■ Exercise instructions
Below are the records; output them exactly from the first line through the line with "#### B) LM_CQRlog_Installer_incl_HAMlib.sh", stopping there.

-- Input data follows --

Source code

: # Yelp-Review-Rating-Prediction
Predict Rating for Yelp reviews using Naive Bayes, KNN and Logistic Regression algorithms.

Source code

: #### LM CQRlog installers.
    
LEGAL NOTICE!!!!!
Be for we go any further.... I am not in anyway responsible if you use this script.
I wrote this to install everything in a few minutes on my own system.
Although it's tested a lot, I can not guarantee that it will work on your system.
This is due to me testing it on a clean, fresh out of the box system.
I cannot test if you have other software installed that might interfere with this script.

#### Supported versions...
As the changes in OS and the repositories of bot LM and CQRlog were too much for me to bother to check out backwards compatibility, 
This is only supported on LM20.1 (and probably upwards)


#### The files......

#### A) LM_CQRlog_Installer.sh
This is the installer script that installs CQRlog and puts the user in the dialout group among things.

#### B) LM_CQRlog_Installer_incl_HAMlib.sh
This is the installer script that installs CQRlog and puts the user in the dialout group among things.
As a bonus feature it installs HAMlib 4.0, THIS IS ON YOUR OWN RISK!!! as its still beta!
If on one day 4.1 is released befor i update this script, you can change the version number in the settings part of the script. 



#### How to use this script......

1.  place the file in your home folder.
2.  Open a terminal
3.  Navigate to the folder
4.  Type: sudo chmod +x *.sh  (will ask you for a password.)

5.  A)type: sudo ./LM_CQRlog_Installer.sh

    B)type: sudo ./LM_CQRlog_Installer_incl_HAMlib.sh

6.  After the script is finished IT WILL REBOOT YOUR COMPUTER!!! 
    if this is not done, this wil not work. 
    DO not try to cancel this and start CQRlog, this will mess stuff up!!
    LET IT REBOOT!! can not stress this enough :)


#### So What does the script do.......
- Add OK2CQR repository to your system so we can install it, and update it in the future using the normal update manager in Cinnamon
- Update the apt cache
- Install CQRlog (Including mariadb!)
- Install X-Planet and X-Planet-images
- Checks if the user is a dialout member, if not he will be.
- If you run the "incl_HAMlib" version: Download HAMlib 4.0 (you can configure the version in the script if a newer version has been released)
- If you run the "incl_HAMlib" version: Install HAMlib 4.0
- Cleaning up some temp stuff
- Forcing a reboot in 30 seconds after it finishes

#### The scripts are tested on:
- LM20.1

-- Input data concluded --

■ Written response
Source code

: # Yelp-Review-Rating-Prediction
Predict Rating for Yelp reviews using Naive Bayes, KNN and Logistic Regression algorithms.

Source code

: #### LM CQRlog installers.
    
LEGAL NOTICE!!!!!
Be for we go any further.... I am not in anyway responsible if you use this script.
I wrote this to install everything in a few minutes on my own system.
Although it's tested a lot, I can not guarantee that it will work on your system.
This is due to me testing it on a clean, fresh out of the box system.
I cannot test if you have other software installed that might interfere with this script.

#### Supported versions...
As the changes in OS and the repositories of bot LM and CQRlog were too much for me to bother to check out backwards compatibility, 
This is only supported on LM20.1 (and probably upwards)


#### The files......

#### A) LM_CQRlog_Installer.sh
This is the installer script that installs CQRlog and puts the user in the dialout group among things.

#### B) LM_CQRlog_Installer_incl_HAMlib.sh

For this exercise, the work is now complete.